I’ve been told that Kong: Skull Island (which I’m seeing tonight at the Arclight) isn’t tracking as strongly as it could or should. Word around the campfire is that it’s “kind of sandwiched in between Logan and Beauty and the Beast,” as one guy put it this morning, and that this might lead to an underwhelming performance on some level.
Instead of matching or even challenging Logan‘s $88-million first-weekend haul, Kong might be turn out to be more of a mid 50s thing by Sunday night. Which doesn’t sound bad until you consider the rumored $190 million budget, not to mention the p & a tab.
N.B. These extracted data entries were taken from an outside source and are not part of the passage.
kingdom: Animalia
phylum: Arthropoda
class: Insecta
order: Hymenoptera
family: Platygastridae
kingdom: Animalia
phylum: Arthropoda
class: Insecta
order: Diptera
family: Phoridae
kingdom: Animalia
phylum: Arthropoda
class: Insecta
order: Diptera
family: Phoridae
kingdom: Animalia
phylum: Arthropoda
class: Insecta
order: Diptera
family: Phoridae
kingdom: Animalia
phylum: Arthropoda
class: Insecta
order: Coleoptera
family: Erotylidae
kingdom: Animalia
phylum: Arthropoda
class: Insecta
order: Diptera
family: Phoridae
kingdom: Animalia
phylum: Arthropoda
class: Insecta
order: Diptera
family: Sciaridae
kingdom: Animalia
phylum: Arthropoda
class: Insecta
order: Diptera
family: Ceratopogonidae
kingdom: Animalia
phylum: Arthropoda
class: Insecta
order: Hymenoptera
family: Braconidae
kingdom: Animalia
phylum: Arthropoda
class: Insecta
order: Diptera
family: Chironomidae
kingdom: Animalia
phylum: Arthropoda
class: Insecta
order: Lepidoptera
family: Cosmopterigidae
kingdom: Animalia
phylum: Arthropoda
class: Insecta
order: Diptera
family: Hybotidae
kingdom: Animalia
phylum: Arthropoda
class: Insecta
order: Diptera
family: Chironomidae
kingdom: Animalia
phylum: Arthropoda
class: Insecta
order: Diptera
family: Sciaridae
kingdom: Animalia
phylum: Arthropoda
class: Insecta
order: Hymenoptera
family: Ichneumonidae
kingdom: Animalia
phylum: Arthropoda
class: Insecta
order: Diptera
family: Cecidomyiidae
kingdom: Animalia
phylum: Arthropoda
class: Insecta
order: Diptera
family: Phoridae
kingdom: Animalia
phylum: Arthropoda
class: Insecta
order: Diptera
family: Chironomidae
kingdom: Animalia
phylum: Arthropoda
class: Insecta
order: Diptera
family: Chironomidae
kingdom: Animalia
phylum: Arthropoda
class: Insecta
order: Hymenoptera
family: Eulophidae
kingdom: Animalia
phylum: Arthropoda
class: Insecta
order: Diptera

“What I heard a week or two ago was $40 to $45 million, which struck me as low,” a friend says. “I bet it opens to $55 or $60 million. That may not be enough for a movie rumored to cost $190 and change, but but it looks great and the money is right up there on the screen
From a 3.2 HE comment thread, written by yours truly: “If I’ve learned one thing, it’s that a significant portion of moviegoers don’t necessarily flock to a really clever, well made, high pizazz film. Some will this weekend, of course, but not all. The slow boats tend to hold off and wait UNLESS it’s a completely safe piece of shit like Jurassic World. Quality scares them on some level. They like brand comfort.
“I guarantee that a portion of them right now are going ‘wait, it’s set in 1973? The Vietnam War? I wasn’t even born then. 1973 feels exotic and challenging. Am I going to like this?’ Hollywood Elsewhere spits on the brand-comfort crowd, no offense.”
By the way: Ten or twelve years ago I used to have a couple of reliable tracking sources, and every so often I would run a story about this or that film’s expected performance according to data. I gradually let it all fall away, but I’d like to get into this realm again.